The Sun puzzle by Gary Steinmehl and Manny Nosowsky's NYT are both roughly Thursday level in difficulty. (Of course, they're both Wednesday puzzles.) There's one entry in Manny's puzzle that left me wondering, and perhaps one of you can shed some light on that for me: I understand five of the six theme entries—places for a queen, places in Queens, the place where Queens is—but have no idea what "Queen's place, in fiction" and SPIDER NEST relate to. My Google search was unrevealing.
In the Sun puzzle, "Essex," an S becomes an X in each of five theme entries. I especially liked MARX BAR and PLANET OF THE APEX. My favorite clue was "Liberty, for example" for JEEP.
I'd write more if I weren't so sleepy...
Mel Rosen spiffs up his CrosSynergy quip puzzle with plenty of long entries. I have two questions about one clue, though: the answer to "Xena and Charon, as of August 16, 2006" is PLANETS. It was my understanding that they and Pluto are categorized as dwarf planets, and that although the key noun there appears to be planet, dwarf planets fall short of being planets. (1) Am I right or am I confused? (2) Are there any other terms in which a noun is negated by its modifier, but the modifier isn't something innately negative, like non or anti?

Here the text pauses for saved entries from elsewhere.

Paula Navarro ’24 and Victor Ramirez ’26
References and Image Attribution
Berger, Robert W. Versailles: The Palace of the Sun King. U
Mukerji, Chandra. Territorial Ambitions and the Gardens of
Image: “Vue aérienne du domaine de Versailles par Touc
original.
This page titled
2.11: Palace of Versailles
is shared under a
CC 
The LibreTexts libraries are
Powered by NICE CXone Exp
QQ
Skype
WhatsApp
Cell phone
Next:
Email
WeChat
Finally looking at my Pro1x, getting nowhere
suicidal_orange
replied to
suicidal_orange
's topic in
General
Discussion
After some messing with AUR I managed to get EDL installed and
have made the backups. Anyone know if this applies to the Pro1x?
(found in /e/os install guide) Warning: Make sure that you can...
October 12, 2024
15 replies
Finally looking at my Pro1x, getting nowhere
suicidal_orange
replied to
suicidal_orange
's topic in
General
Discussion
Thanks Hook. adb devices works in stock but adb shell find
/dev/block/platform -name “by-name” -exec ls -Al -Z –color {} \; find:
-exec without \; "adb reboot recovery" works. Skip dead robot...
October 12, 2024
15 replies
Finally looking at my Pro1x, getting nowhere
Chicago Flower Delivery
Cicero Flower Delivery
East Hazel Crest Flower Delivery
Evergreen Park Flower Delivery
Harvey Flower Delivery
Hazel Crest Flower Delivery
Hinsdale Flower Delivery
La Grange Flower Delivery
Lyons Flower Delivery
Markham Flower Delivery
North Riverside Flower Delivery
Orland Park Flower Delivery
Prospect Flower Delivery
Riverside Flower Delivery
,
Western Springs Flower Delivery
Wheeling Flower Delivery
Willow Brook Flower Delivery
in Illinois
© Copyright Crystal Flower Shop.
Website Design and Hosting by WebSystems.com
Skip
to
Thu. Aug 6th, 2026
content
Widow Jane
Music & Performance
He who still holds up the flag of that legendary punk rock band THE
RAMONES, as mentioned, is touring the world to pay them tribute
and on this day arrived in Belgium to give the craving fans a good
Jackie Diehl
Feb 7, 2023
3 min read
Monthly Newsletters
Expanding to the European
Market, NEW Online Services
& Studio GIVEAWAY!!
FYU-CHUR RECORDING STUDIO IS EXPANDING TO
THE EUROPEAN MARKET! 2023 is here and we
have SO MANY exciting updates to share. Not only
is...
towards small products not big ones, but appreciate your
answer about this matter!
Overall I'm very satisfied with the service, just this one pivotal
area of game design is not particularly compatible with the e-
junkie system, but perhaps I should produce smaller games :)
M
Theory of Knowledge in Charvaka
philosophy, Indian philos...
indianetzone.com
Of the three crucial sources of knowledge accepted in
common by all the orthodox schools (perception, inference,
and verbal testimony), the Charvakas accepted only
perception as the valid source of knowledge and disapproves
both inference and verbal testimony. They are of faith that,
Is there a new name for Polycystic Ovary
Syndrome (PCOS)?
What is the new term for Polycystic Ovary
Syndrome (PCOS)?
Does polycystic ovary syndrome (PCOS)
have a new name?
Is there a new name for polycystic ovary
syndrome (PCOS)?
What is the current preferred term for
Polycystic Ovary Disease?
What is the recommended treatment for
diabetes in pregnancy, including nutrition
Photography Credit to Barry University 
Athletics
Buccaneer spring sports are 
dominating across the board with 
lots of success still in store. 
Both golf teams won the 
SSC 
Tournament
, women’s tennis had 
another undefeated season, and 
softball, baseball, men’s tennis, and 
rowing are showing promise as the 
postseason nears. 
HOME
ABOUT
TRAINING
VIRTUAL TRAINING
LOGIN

Cool link: This is actually not off topic because of the SPIDER NEST mystery and the fact that there's a picture of a the incredible shrinking man battling a spider in this article, "The Biology of B-Movie Monsters," from a University of Chicago professor—a crucial discussion of what would happen, physically and biologically, if people shrank or animals were enlarged to colossal proportions by, say, the effects of B-movie radiation. Issues of mass, surface tension, metabolism, biomechanics, oxygen requirements, and so forth explain why Mothra shouldn't be able to fly, why the giant octopus in It Came from Beneath the Sea surely suffered a cerebral hemorrhage, and why King Kong's cranky disposition might derive from achy feet.